Just as git does not scale well with large files, it can also become painful to work with when you have a large number of files. Below are things I have found to minimise the pain.
Using version 4 index files
During operations which affect the index, git writes an entirely new index out to index.lck and then replaces .git/index with it. With a large number of files, this index file can be quite large and take several seconds to write every time you manipulate the index!
This can be mitigated by changing it to version 4 which uses path compression to reduce the filesize:
git update-index --index-version 4
NOTE: The git documentation warns that this version may not be supported by other git implementations like JGit and libgit2.
Personally, I saw a reduction from 516MB to 206MB (40% of original size) and got a much more responsive git!
It may also be worth doing the same to git-annex's index:
GIT_INDEX_FILE=.git/annex/index git update-index --index-version 4
Though I didn't gain as much here with 89MB to 86MB (96% of original size).
As I have gc disabled:
git config gc.auto 0
so I control when it is run, I ended up with a lot of loose objects which also cause slowness in git.
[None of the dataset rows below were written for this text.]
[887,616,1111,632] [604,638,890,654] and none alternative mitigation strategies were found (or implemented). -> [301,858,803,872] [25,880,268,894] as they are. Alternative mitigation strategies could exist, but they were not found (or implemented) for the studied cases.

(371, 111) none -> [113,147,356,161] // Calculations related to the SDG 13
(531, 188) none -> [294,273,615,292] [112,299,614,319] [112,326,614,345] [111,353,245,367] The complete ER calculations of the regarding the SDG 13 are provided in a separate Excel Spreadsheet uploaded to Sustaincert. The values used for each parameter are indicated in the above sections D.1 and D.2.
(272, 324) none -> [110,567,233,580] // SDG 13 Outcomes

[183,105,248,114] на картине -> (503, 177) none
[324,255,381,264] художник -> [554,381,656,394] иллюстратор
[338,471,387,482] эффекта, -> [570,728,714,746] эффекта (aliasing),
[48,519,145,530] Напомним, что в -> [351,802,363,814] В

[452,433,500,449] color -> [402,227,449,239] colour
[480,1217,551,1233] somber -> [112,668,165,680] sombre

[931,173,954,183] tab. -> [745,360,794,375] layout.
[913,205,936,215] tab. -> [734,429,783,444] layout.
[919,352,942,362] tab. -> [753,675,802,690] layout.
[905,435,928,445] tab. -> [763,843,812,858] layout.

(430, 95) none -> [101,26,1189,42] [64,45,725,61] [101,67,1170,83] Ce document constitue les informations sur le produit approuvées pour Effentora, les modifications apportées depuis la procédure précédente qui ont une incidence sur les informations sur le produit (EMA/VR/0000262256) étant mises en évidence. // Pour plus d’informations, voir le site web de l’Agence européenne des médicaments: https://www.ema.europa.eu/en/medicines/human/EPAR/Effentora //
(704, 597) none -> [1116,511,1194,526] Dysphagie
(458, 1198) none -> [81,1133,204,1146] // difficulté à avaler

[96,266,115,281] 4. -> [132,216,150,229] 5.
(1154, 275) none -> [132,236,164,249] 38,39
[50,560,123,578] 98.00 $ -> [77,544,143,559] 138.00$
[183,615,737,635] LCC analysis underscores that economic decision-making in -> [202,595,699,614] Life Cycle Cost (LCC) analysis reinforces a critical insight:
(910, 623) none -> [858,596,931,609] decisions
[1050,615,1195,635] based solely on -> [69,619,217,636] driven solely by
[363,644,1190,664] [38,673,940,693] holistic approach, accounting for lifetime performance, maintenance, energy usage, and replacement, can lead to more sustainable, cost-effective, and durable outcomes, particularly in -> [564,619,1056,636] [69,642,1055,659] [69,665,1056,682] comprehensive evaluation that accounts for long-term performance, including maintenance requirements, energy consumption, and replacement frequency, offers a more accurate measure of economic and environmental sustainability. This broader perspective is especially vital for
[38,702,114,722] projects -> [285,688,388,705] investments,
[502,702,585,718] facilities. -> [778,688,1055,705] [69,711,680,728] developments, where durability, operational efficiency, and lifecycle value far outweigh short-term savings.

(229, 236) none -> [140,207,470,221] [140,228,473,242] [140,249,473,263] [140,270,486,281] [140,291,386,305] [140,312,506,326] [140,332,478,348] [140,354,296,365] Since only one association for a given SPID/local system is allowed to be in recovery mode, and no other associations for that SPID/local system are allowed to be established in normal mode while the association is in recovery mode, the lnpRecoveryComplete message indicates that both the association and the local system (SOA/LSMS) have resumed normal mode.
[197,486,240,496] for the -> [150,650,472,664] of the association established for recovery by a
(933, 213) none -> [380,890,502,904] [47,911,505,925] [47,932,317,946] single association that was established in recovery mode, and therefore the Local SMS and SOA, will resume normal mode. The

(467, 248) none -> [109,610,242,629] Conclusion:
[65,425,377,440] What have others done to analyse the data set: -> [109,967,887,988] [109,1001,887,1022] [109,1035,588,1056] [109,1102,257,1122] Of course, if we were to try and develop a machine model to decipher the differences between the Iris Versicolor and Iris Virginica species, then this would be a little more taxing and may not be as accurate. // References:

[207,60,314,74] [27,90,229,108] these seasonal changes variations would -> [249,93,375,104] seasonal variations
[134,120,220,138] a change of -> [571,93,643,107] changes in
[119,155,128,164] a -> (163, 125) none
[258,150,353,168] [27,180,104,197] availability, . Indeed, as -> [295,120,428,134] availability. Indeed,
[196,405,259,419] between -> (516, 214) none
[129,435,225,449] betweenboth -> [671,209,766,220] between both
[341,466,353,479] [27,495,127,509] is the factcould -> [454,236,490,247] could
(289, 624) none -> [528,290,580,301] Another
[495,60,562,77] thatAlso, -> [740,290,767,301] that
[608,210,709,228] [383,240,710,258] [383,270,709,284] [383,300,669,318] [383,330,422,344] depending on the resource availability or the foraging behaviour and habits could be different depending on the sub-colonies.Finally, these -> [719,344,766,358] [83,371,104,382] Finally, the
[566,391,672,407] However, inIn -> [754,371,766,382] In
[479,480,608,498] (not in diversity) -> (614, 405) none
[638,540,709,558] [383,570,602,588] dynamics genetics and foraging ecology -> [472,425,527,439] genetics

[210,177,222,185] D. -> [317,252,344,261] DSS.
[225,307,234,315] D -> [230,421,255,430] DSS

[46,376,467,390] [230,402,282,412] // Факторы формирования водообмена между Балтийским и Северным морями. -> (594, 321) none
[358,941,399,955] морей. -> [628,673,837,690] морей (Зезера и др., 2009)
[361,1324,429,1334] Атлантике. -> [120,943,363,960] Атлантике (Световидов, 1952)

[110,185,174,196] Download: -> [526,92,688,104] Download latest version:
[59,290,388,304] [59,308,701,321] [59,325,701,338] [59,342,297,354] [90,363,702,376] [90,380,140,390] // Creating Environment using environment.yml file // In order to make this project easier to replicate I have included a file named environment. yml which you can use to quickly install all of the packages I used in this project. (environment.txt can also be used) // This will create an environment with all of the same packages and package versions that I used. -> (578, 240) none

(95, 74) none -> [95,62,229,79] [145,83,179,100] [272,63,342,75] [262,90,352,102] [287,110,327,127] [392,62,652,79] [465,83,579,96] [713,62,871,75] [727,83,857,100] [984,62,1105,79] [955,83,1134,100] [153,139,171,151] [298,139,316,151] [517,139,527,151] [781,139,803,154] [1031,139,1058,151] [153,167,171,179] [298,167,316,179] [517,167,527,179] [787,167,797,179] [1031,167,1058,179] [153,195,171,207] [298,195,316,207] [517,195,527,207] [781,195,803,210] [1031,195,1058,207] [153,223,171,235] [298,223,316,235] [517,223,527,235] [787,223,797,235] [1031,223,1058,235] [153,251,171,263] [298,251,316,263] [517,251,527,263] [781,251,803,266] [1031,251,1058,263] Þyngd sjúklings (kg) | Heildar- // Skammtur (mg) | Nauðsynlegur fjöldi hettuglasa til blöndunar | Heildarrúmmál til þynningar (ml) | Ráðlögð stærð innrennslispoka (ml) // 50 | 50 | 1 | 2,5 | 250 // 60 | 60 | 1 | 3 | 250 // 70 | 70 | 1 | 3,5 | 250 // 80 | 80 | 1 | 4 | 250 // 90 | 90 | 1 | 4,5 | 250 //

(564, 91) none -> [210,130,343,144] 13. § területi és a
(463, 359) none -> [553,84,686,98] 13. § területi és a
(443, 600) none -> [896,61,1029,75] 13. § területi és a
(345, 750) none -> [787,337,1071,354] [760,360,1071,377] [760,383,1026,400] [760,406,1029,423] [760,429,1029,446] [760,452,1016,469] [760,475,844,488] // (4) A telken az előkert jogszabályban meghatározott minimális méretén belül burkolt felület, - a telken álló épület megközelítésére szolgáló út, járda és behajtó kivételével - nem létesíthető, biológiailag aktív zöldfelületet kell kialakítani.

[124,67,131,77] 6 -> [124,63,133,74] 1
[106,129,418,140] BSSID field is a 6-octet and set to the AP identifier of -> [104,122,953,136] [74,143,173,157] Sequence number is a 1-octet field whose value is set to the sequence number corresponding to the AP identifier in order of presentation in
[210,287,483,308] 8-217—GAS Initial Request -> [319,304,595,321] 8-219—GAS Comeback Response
Using
to tell me how many loose objects I have, when I reach a threshold (~25000), I pack those loose objects and clean things up:
git repack -d git gc git prune
File count per directory
If it takes a long time to list the files in a directory, naturally, git(-annex) will be affected by this bottleneck.
You can avoid this by keeping the number of files in a directory to between 5000 and 20000 (depends on the filesystem and its settings).
fpart can be a very useful tool to achieve this.